By Briony, 63. Adelaide, SA
If you were to position my brother Jerome on the autism spectrum, he would be in the mesosphere! Now, before you judge me on the title of this piece, my family are proud of Jerome’s weirdness. There was nothing bland or mediocre about him and the rest of us are pretty weird as well.
Jerome was born on the 3rd of March 1957. Autism was a very newly recognised condition, certainly not well known and as understood as thankfully it is today. I was born fifteen months later and, as such, never knew life without my quirky brother. Jerome was an absurdly beautiful child. Dark long lashes, blonde hair, great bone structure and unblemished skin. Unlike myself with light eyebrows, freckled skin and hair that took some time to grow.
It was only because I developed at an average rate that my mum started to notice traits in Jerome that were not typical. Jerome made repetitive sounds with no recognisable speech. Jerome wasn’t cuddly and avoided contact. My parents took Jerome to Adelaide Children’s Hospital, where he was diagnosed as autistic at the age of three by a very astute Dr Dibden. In the early days, many people mixed up autism with being artistic, as mum was an artist and therefore, Jerome must be artistic.

(Collected data)
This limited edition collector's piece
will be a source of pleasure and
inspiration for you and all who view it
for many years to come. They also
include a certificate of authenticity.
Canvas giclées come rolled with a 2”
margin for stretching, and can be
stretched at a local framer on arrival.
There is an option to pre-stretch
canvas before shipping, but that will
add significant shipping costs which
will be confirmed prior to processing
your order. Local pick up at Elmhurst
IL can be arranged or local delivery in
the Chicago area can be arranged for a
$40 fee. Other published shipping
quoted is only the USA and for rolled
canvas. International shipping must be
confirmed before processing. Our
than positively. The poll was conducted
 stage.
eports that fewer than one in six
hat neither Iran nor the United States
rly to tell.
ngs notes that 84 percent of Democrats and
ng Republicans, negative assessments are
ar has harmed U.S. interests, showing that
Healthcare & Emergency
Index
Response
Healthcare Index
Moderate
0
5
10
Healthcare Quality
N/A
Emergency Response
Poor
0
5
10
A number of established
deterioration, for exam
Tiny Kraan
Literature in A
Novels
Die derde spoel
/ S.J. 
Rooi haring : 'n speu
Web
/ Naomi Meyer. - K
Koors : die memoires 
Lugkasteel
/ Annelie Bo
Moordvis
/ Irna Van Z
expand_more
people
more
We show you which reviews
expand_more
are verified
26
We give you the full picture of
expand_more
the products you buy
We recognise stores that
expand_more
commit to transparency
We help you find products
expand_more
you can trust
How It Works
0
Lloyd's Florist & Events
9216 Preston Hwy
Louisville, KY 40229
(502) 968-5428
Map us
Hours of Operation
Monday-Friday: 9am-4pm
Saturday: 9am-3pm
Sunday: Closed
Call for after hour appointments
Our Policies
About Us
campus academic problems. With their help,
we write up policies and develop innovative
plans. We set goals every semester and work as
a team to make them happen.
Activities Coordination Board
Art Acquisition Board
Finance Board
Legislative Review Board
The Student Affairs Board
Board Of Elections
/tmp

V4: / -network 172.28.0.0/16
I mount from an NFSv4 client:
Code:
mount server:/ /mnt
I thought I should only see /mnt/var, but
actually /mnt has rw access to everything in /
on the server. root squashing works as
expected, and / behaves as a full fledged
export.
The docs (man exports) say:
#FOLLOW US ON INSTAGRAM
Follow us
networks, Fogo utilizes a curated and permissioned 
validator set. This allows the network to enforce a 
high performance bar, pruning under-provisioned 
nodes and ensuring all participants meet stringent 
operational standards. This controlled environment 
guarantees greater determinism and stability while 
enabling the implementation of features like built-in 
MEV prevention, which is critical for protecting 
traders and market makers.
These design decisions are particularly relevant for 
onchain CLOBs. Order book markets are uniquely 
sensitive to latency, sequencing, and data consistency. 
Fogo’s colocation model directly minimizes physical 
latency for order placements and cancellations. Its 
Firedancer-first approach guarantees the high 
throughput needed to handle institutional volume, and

Activity:
Summarize the piece about Jerome in two sentences.

Task solution:
The writer's brother Jerome, born on 3 March 1957 when autism was newly recognized and little understood, was a strikingly beautiful child whose family is proud of his weirdness. Because the writer, born fifteen months later, developed at an average rate, their mum noticed Jerome's repetitive sounds, lack of speech and avoidance of contact, and Dr Dibden at Adelaide Children's Hospital diagnosed him as autistic at age three.